If you don’t change either of those variables, then you need to stop prior to the burn point whatever that is.

The single serving bags pop much easier and in much less time.

Godspeed.

susanc's avatar

Perchik, maybe it would be easier in the long run to do it the old-fashioned way, which
is fun anyway: get some generic popcorn in bulk, or fancy in a jar if you prefer, put it in a big pot over a stove burner with a bunch of oil, shake shake shake it baby till it starts
to pop, shake it some more so the unpoppeds pop (except for the ones that are never going to), salt (or whatever) and eat. Doesn’t take long and not much can happen except popcorn.
To answer your question directly: you don’t fail, the stupid overkill technology fails.

omfgTALIjustIMDu's avatar

Many microwaves also have a “popcorn” setting. You could try that.

Perchik's avatar

@susan, In a college dorm- don’t have room for a big pot much less the various groceries.
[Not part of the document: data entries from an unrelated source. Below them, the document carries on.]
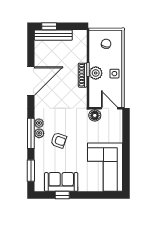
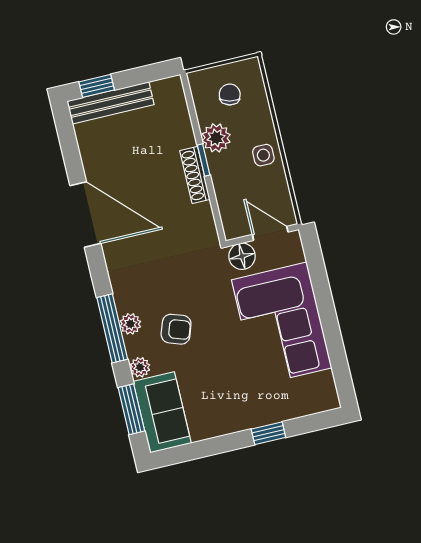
plant: (96, 73) -> (216, 138), moved
door: (31, 81) -> (85, 215), hinge flipped
plant: (39, 123) -> (140, 367), moved
corner sofa: (105, 167) -> (282, 324), moved
sofa: (61, 182) -> (162, 412), moved, turned 90
window: (62, 195) -> (268, 433), moved

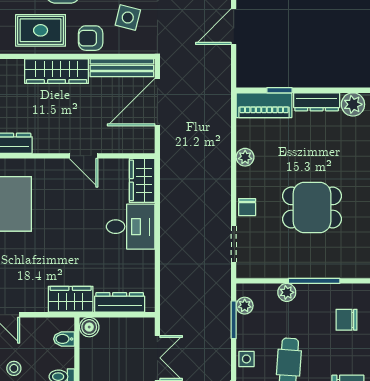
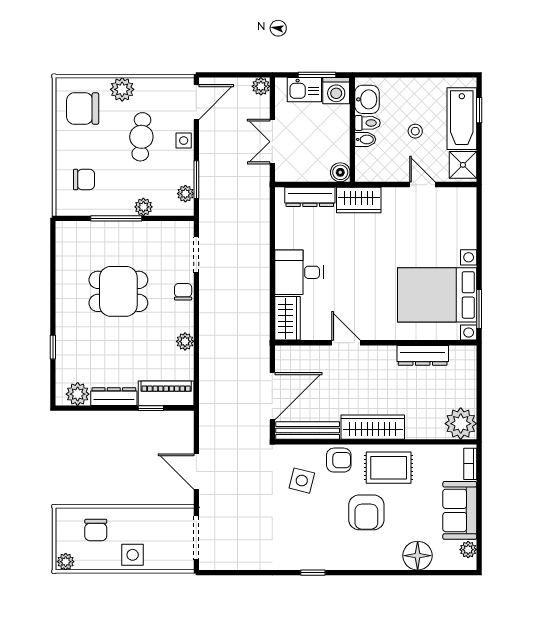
door: (234, 27) -> (196, 472), swing flipped
bidet: (64, 339) -> (365, 139), moved

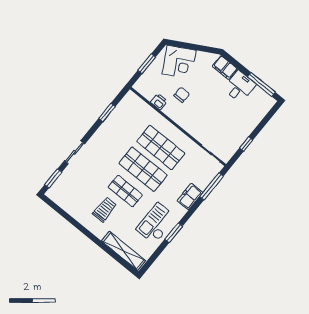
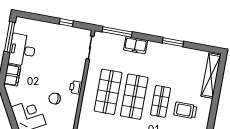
desk: (240, 87) -> (22, 50), width x1.37
printer: (159, 102) -> (76, 87), moved
checkout: (156, 223) -> (173, 61), removed

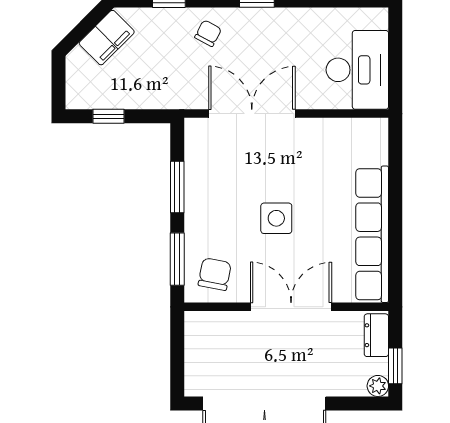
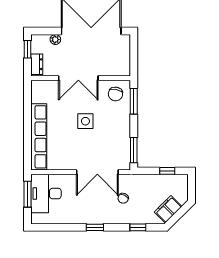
chair: (208, 33) -> (123, 198), moved
window: (395, 69) -> (27, 194), added
window: (177, 187) -> (134, 150), moved
row of seats: (372, 234) -> (39, 137), moved
plant: (378, 386) -> (55, 40), moved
@omfg… college dorm = cheapest microwave on the market. I have a cook/defrost switch, and a timer.

kevbo's avatar

So… you make cheesecake and seared tuna in your dorm?

Perchik's avatar

Nah, my friends have a house, I still live on campus because it’s in my scholarship

kevbo's avatar

Yeah, I was just giving you a hard time, mi amigo.

ben's avatar

I second susanc on this one…. The pot is the way to do it. If you don’t have access to a big bot + stove, I’d recommend trying to find an air popper like this. I had one when I was a kid and it was incredible.

Poser's avatar

Alton Brown, host of the Food Network’s Good Eats suggested using a metal mixing bowl, with just a little bit of oil, in lieu of a flat-bottomed pot. Cover the top with foil, poke a few small holes in the foil to let the steam out, and use tongs to shake it to keep from burning the popped kernels. I don’t remember why he recommended this method, other than the shape of the bowl made it less likely to burn the popped kernels while the slower ones were heating. Haven’t tried it myself, but it seemed to make sense.

hossman's avatar

I second Poser’s suggestion via Alton Brown. Flat bottomed pots create too large a surface area at the bottom of the pan, so already popped kernels are exposed to more heat and burn before the unpopped kernels have popped. I found that a round-bottomed wok works very well, as the popped kernels are forced upward and outward, away from the heat, and the unpopped kernels remain immersed in the hot oil. Plus the wok has a handle, I would imagine the mixing bowl and tongs is very awkward.